Никто не знал, когда «придут за ним».
«.. .Жить стало лучше, жить стало веселей!» И чтобы не сомневаться в этом, так называемая «тройка» приговорила меня к восьми годам...
...Из лагеря я обращался к Фадееву через свою жену. Отвечать письменно он, конечно, не мог. Но сколько же я получал писем и телеграмм из дома, и почти в каждом из них стояло имя «Саша». То он просил передать привет, то просил крепиться, не терять надежды, быть уверенным, что он сделает все, что может. Часть этих писем сохранилась. И это живые свидетельства товарищества и дружбы.
...В апреле 1940 года в Большом театре на вечере, посвященном десятилетию со дня смерти Маяковского, выступал Фадеев.
Тогда я был уже «далеко от Москвы».
По барачному радиорепродуктору я услышал голос Фадеева. Страшно разволновался и решил: будь что будет, но я напишу ему письмо и отправлю «налево». В письме я написал о том, что пять лет назад, в том же зале, председательствовал я и говорил о безвременно погибшем поэте. «Скажи, Саша, пока поэт жив, за него никто не подымет голос?»

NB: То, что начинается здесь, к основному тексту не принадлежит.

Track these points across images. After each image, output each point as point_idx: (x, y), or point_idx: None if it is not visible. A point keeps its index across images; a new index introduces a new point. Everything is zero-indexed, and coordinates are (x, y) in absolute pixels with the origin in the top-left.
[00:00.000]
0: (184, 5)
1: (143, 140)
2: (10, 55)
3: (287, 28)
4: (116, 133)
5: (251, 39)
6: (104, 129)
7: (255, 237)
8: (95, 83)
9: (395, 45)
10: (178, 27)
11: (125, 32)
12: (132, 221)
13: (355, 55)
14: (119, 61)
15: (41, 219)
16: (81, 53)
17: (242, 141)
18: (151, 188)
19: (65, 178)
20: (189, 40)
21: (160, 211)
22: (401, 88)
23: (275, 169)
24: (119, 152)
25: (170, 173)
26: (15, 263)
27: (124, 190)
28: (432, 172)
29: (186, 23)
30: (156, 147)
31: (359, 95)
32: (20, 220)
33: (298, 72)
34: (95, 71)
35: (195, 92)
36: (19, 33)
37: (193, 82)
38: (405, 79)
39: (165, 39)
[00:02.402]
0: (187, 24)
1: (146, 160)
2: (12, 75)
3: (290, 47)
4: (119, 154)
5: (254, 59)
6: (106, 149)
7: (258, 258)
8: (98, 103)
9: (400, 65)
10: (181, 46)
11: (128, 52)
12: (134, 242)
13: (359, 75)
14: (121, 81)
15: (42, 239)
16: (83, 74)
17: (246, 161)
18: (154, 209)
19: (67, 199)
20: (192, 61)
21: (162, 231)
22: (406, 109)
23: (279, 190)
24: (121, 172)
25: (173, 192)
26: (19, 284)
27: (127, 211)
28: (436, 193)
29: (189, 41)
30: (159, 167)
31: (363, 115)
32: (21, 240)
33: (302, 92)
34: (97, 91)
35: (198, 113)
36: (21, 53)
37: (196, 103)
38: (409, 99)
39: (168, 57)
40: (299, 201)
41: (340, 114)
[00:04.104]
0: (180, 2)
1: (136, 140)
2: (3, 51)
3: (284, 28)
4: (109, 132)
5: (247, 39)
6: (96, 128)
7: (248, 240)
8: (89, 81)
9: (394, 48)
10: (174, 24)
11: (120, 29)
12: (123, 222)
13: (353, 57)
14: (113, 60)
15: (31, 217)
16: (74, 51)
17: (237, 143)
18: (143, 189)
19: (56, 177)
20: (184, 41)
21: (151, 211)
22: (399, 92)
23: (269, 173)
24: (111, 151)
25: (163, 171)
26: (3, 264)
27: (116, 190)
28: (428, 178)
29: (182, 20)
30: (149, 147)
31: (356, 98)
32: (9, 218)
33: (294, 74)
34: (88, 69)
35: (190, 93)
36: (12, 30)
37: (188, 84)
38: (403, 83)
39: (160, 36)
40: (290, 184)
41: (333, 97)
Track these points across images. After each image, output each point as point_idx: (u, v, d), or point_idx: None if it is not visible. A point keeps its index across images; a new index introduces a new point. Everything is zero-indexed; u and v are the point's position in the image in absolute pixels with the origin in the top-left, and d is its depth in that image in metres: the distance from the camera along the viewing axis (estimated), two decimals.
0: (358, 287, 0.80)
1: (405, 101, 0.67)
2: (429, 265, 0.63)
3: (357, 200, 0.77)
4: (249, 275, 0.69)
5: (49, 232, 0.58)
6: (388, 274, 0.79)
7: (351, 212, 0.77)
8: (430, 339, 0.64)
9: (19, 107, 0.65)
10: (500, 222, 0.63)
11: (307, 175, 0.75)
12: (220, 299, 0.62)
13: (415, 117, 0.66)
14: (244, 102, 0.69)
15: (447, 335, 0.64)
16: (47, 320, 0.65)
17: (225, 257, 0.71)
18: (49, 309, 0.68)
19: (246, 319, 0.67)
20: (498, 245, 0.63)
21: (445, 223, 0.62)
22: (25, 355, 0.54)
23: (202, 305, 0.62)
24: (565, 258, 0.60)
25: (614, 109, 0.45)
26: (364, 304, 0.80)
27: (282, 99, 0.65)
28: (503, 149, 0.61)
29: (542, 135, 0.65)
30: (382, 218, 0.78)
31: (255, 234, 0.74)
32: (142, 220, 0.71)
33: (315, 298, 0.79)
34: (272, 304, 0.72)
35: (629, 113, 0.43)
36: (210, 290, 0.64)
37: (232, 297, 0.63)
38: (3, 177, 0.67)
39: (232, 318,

Фадеев получил это письмо.
И в том же году семь поэтов и писателей-коммунистов обратились с заявлением к известным органам — по тому времени это был героический шаг — и попросили пересмотреть мое дело. Эти семь имен я должен назвать: Фадеев, Сурков, Щипачев, Панферов, Жаров, Ставский и Джек Алтаузен.

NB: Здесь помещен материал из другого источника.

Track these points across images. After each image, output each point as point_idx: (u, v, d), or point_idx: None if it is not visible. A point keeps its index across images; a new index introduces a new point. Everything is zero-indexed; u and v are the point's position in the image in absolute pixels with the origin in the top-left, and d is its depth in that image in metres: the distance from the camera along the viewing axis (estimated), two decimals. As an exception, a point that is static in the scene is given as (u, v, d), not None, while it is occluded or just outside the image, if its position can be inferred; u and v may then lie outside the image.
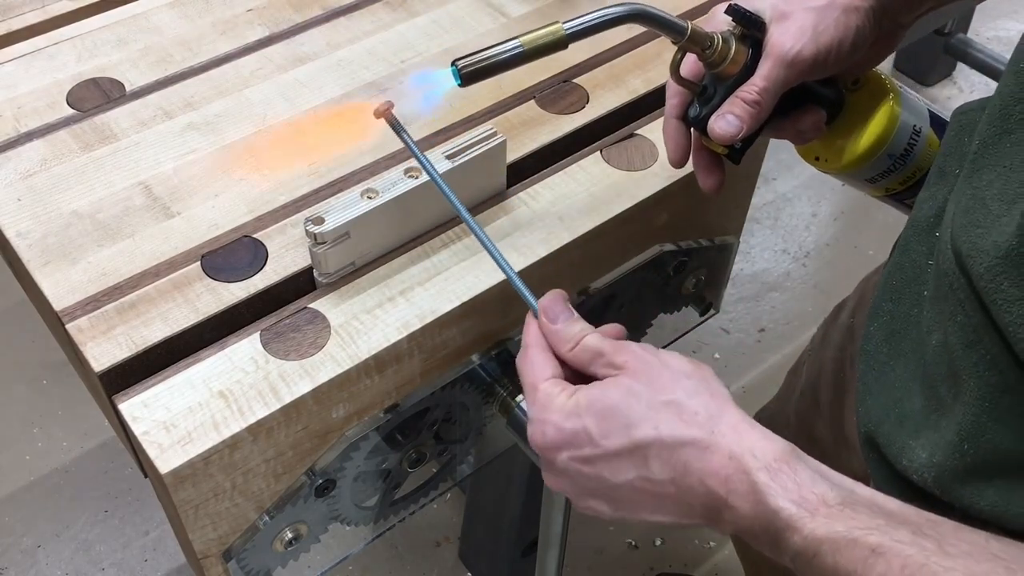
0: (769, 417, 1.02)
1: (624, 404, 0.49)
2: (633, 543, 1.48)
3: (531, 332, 0.55)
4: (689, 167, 0.72)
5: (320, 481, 0.63)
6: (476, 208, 0.68)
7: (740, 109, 0.58)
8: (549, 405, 0.51)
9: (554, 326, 0.54)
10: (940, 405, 0.52)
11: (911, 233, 0.62)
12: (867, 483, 0.48)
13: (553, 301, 0.55)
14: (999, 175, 0.47)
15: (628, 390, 0.49)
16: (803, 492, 0.45)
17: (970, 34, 2.13)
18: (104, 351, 0.59)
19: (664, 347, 0.88)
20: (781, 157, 2.06)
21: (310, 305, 0.62)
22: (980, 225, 0.46)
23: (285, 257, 0.65)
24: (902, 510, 0.45)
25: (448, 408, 0.69)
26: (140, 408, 0.57)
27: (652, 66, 0.80)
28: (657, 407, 0.48)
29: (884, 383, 0.58)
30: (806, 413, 0.92)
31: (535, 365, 0.53)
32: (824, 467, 0.47)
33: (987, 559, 0.42)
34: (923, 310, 0.55)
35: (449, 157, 0.64)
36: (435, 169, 0.59)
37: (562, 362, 0.53)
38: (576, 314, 0.54)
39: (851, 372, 0.80)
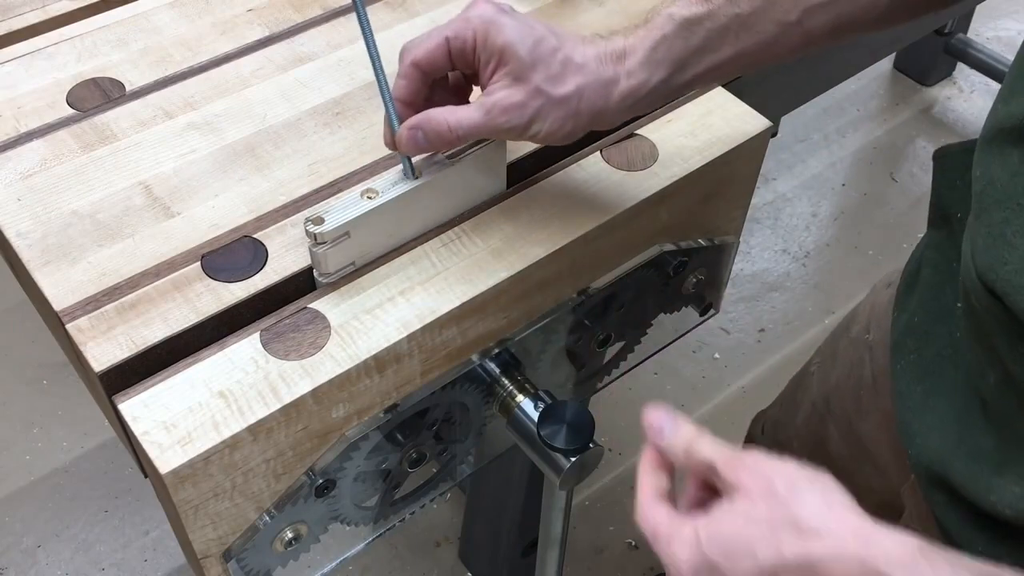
0: (773, 426, 1.02)
1: (745, 532, 0.47)
2: (633, 543, 1.48)
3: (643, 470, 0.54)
4: (688, 169, 0.72)
5: (320, 481, 0.63)
6: (476, 208, 0.68)
7: (430, 128, 0.59)
8: (672, 541, 0.50)
9: (660, 443, 0.53)
10: (1021, 440, 0.52)
11: (931, 273, 0.61)
12: (913, 508, 0.48)
13: (657, 415, 0.54)
14: (1014, 212, 0.47)
15: (747, 516, 0.48)
16: None
17: (970, 34, 2.13)
18: (104, 351, 0.59)
19: (664, 347, 0.88)
20: (781, 157, 2.06)
21: (310, 305, 0.62)
22: (1007, 262, 0.46)
23: (285, 257, 0.65)
24: None
25: (448, 408, 0.69)
26: (140, 408, 0.57)
27: (652, 66, 0.80)
28: (776, 527, 0.47)
29: (929, 423, 0.58)
30: (817, 428, 0.90)
31: (649, 505, 0.52)
32: (957, 556, 0.45)
33: None
34: (958, 351, 0.55)
35: (449, 157, 0.65)
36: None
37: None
38: (681, 421, 0.53)
39: (872, 392, 0.79)
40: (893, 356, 0.61)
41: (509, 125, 0.59)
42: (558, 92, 0.58)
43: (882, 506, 0.74)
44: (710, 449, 0.51)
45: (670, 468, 0.54)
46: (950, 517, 0.58)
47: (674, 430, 0.53)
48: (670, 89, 0.60)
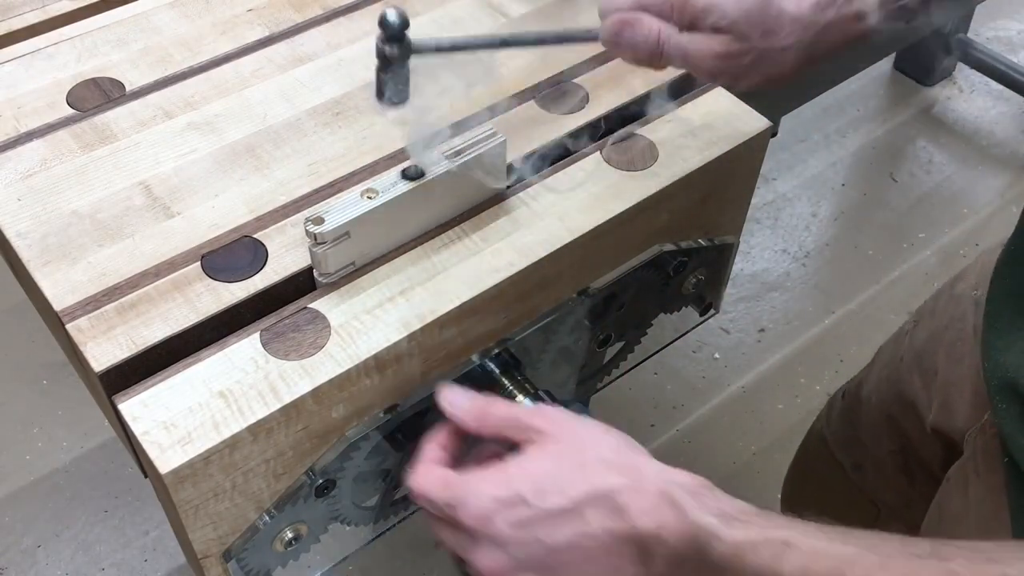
0: (856, 385, 1.03)
1: (555, 466, 0.51)
2: (633, 543, 1.48)
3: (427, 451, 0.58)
4: (688, 169, 0.72)
5: (320, 481, 0.63)
6: (476, 208, 0.68)
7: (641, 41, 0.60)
8: (476, 481, 0.52)
9: (456, 411, 0.57)
10: None
11: None
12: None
13: (451, 391, 0.58)
14: None
15: (555, 456, 0.51)
16: (722, 507, 0.50)
17: (970, 34, 2.13)
18: (104, 351, 0.59)
19: (664, 347, 0.88)
20: (781, 157, 2.06)
21: (310, 305, 0.62)
22: None
23: (285, 257, 0.65)
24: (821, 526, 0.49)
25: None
26: (140, 408, 0.57)
27: (652, 66, 0.80)
28: (584, 465, 0.51)
29: (1012, 340, 0.62)
30: (899, 377, 0.93)
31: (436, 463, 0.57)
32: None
33: (906, 556, 0.47)
34: None
35: (449, 157, 0.65)
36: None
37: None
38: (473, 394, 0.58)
39: (972, 342, 0.82)
40: (992, 280, 0.67)
41: (728, 71, 0.60)
42: (776, 45, 0.59)
43: (945, 447, 0.83)
44: (507, 406, 0.56)
45: (456, 444, 0.58)
46: (1012, 428, 0.62)
47: (468, 398, 0.57)
48: (887, 21, 0.62)
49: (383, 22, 0.58)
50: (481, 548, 0.51)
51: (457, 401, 0.57)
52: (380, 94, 0.61)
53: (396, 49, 0.59)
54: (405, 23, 0.58)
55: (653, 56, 0.61)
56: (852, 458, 1.02)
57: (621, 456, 0.52)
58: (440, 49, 0.61)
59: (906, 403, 0.90)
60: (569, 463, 0.51)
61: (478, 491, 0.51)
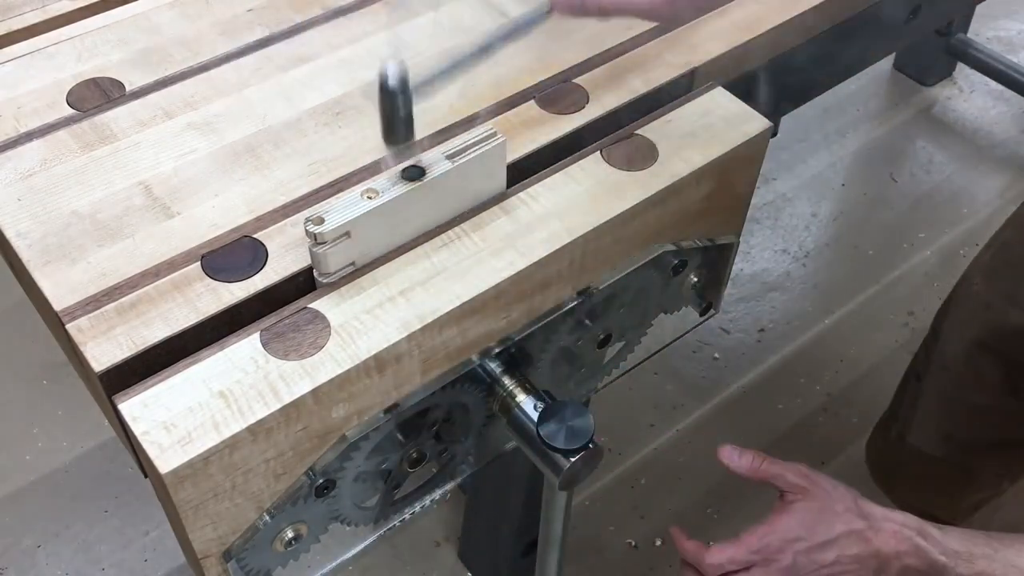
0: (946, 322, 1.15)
1: (818, 515, 0.74)
2: (633, 543, 1.48)
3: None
4: (688, 169, 0.72)
5: (320, 481, 0.63)
6: (476, 208, 0.68)
7: None
8: (766, 532, 0.76)
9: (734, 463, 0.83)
10: None
11: None
12: None
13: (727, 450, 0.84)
14: None
15: (818, 508, 0.75)
16: (947, 545, 0.71)
17: (970, 34, 2.13)
18: (104, 351, 0.59)
19: (664, 347, 0.88)
20: (781, 157, 2.06)
21: (310, 305, 0.62)
22: None
23: (285, 257, 0.65)
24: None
25: (448, 408, 0.69)
26: (140, 408, 0.57)
27: (652, 66, 0.80)
28: (839, 513, 0.74)
29: None
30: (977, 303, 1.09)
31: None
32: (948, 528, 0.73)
33: None
34: None
35: (449, 157, 0.65)
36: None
37: None
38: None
39: None
40: None
41: None
42: None
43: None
44: (775, 465, 0.79)
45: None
46: None
47: (743, 453, 0.81)
48: None
49: (383, 87, 0.63)
50: (772, 572, 0.75)
51: (735, 460, 0.82)
52: (388, 135, 0.67)
53: (400, 99, 0.65)
54: (405, 82, 0.63)
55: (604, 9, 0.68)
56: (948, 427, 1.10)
57: (859, 505, 0.74)
58: (434, 81, 0.70)
59: (999, 326, 1.00)
60: (827, 513, 0.73)
61: (771, 539, 0.74)
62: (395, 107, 0.65)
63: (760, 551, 0.75)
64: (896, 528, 0.72)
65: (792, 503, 0.75)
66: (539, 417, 0.69)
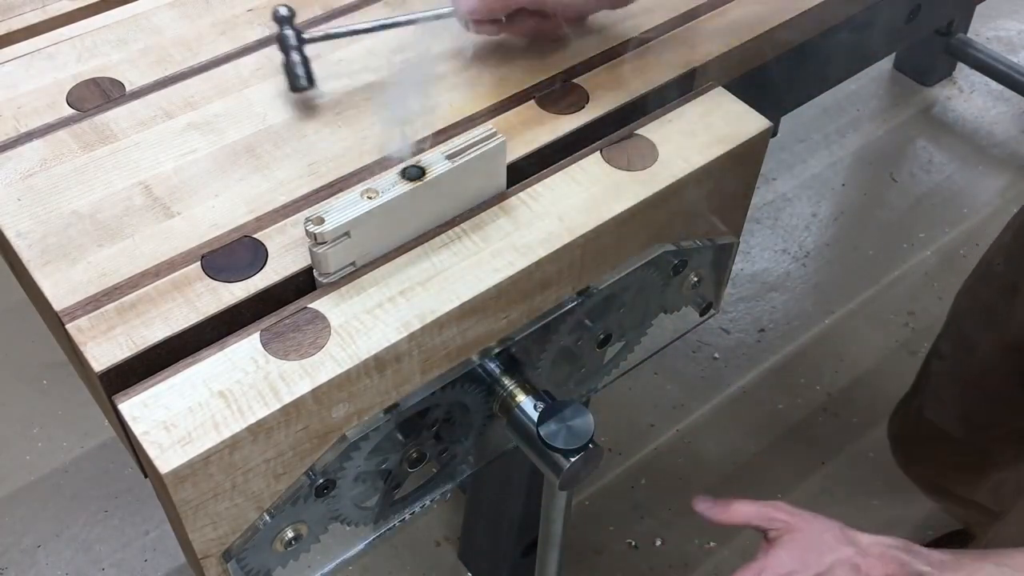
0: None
1: (808, 547, 0.74)
2: (633, 543, 1.48)
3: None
4: (688, 169, 0.72)
5: (320, 481, 0.63)
6: (476, 208, 0.68)
7: None
8: (762, 567, 0.75)
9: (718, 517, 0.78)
10: None
11: None
12: None
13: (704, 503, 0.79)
14: None
15: (805, 540, 0.74)
16: (931, 558, 0.70)
17: (970, 34, 2.13)
18: (104, 351, 0.59)
19: (664, 347, 0.88)
20: (781, 157, 2.06)
21: (310, 305, 0.62)
22: None
23: (285, 257, 0.65)
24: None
25: (448, 408, 0.69)
26: (140, 408, 0.57)
27: (652, 66, 0.80)
28: (827, 543, 0.74)
29: None
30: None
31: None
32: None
33: None
34: None
35: (449, 157, 0.65)
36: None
37: None
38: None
39: None
40: None
41: None
42: None
43: None
44: (753, 506, 0.77)
45: None
46: None
47: (717, 501, 0.78)
48: None
49: (275, 16, 0.75)
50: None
51: (711, 509, 0.78)
52: (291, 81, 0.75)
53: (290, 33, 0.74)
54: (292, 14, 0.75)
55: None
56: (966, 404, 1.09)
57: (845, 534, 0.74)
58: (329, 37, 0.77)
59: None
60: (816, 543, 0.73)
61: (765, 574, 0.74)
62: (289, 53, 0.74)
63: None
64: (883, 550, 0.72)
65: (778, 539, 0.75)
66: (539, 417, 0.69)
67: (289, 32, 0.75)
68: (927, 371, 1.19)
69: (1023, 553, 0.66)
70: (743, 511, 0.76)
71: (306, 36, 0.75)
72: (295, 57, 0.75)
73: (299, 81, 0.75)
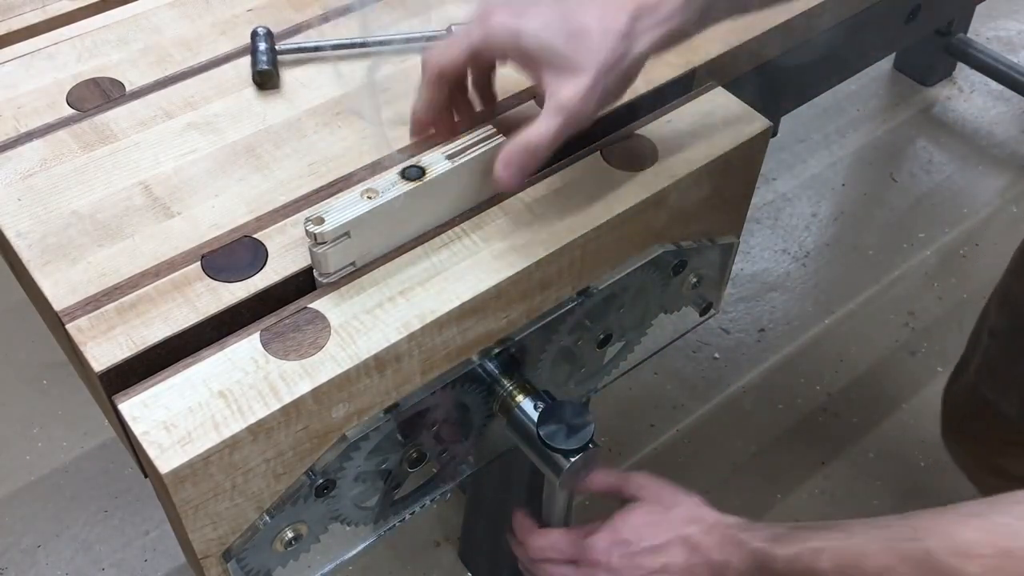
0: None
1: (648, 520, 0.74)
2: (633, 543, 1.48)
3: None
4: (688, 169, 0.72)
5: (320, 481, 0.63)
6: (476, 208, 0.68)
7: (518, 156, 0.63)
8: (596, 534, 0.75)
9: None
10: None
11: None
12: None
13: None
14: None
15: (648, 511, 0.74)
16: (771, 532, 0.68)
17: (970, 34, 2.13)
18: (104, 351, 0.59)
19: (664, 347, 0.88)
20: (781, 157, 2.06)
21: (310, 305, 0.62)
22: None
23: (285, 257, 0.65)
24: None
25: (448, 408, 0.69)
26: (140, 408, 0.57)
27: (652, 66, 0.80)
28: (670, 518, 0.73)
29: None
30: None
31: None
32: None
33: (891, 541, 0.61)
34: None
35: (449, 157, 0.65)
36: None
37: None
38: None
39: None
40: None
41: (587, 112, 0.62)
42: (609, 61, 0.61)
43: None
44: (617, 475, 0.77)
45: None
46: None
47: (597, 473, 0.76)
48: (701, 26, 0.64)
49: (254, 34, 0.79)
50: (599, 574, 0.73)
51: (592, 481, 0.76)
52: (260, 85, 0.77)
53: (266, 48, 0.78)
54: (270, 34, 0.80)
55: (546, 156, 0.63)
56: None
57: (694, 512, 0.72)
58: (303, 50, 0.80)
59: None
60: (659, 518, 0.73)
61: (597, 540, 0.73)
62: (258, 57, 0.78)
63: (586, 549, 0.74)
64: (723, 530, 0.70)
65: (628, 509, 0.75)
66: (539, 417, 0.69)
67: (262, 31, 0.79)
68: (978, 346, 1.16)
69: (862, 523, 0.64)
70: (599, 479, 0.76)
71: (279, 47, 0.79)
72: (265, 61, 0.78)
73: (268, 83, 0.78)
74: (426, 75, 0.65)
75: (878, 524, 0.62)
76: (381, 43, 0.80)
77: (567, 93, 0.61)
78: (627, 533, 0.73)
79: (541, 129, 0.61)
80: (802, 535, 0.65)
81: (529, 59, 0.62)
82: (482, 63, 0.66)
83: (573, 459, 0.68)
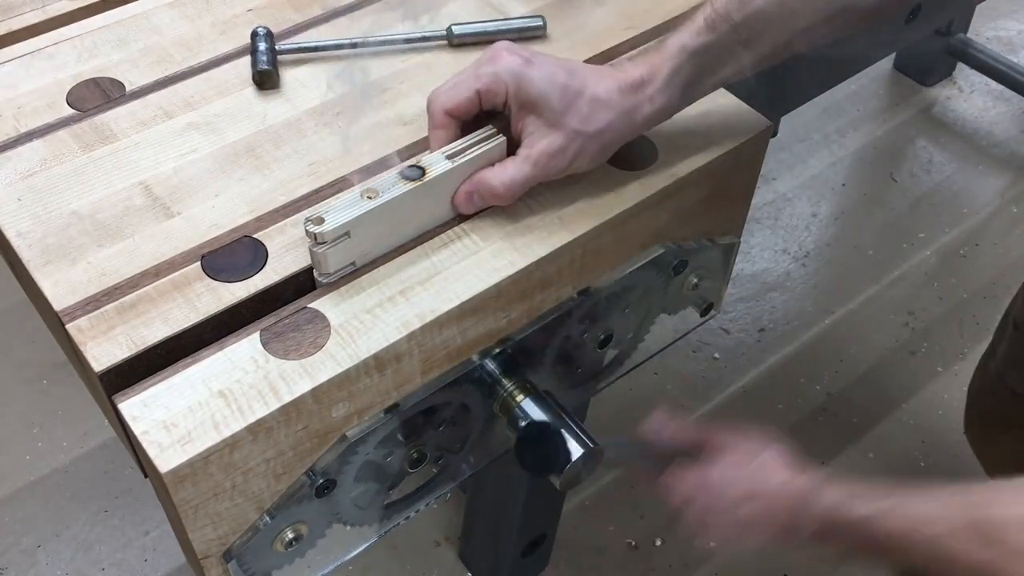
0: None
1: (733, 470, 0.76)
2: (633, 543, 1.48)
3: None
4: (688, 169, 0.72)
5: (320, 481, 0.63)
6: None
7: (479, 195, 0.66)
8: (695, 476, 0.79)
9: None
10: None
11: None
12: None
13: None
14: None
15: (734, 463, 0.76)
16: (849, 489, 0.70)
17: (970, 34, 2.13)
18: (104, 351, 0.59)
19: (664, 348, 0.88)
20: (781, 157, 2.06)
21: (310, 305, 0.62)
22: None
23: (285, 257, 0.65)
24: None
25: (448, 408, 0.69)
26: (140, 408, 0.57)
27: (652, 66, 0.80)
28: (753, 472, 0.76)
29: None
30: None
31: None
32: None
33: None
34: None
35: (449, 157, 0.65)
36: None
37: None
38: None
39: None
40: None
41: (556, 169, 0.66)
42: (592, 129, 0.65)
43: None
44: (699, 427, 0.80)
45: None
46: None
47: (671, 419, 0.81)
48: (684, 103, 0.69)
49: (254, 34, 0.80)
50: (696, 507, 0.77)
51: (663, 426, 0.82)
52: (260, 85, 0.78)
53: (266, 48, 0.79)
54: (270, 34, 0.80)
55: (509, 199, 0.67)
56: None
57: (772, 474, 0.75)
58: (303, 50, 0.80)
59: None
60: (734, 472, 0.76)
61: (693, 482, 0.78)
62: (258, 57, 0.78)
63: (694, 491, 0.78)
64: (800, 486, 0.73)
65: (717, 455, 0.77)
66: (516, 450, 0.69)
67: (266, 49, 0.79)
68: (1003, 335, 1.15)
69: (923, 489, 0.65)
70: (680, 432, 0.80)
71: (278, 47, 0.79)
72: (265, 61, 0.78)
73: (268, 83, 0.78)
74: (433, 119, 0.67)
75: (938, 492, 0.65)
76: (381, 43, 0.80)
77: (541, 147, 0.65)
78: (719, 482, 0.76)
79: (510, 173, 0.65)
80: (867, 498, 0.68)
81: (523, 103, 0.65)
82: (486, 105, 0.67)
83: (559, 477, 0.68)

...Когда в один из весенних дней 1944 года, почти шесть с половиной лет спустя, я был освобожден, Алтаузена и Ставского уже не было в живых. Они погибли в Великую Отечественную войну.
С тех пор ушли и Фадеев и Панферов.
Ушли туда, откуда никто не возвратится, пусть даже все честные поэты и писатели мира удостоверят, что данный человек был «честным революционером, талантливым писателем... И мы хотели бы вернуть его... Поэтому обращаемся к вам с просьбой...»
Точно девять лет спустя после моего первого возвращения с Дальнего Востока, я снова сошел в Москве с сибирского поезда. Только не домой пошел, а в другое место.
На «квитанции», которую получили два вооруженных конвоира, привезших меня на переследствие, стояла дата «30 ноября». Только что год переменился:
«1943».
Прошло еще сто сорок два дня, и 20 апреля 1944 года я снова оказался на воле. Мог жить свободно. Но реабилитирован не был. Реабилитация произошла лишь одиннадцать лет спустя.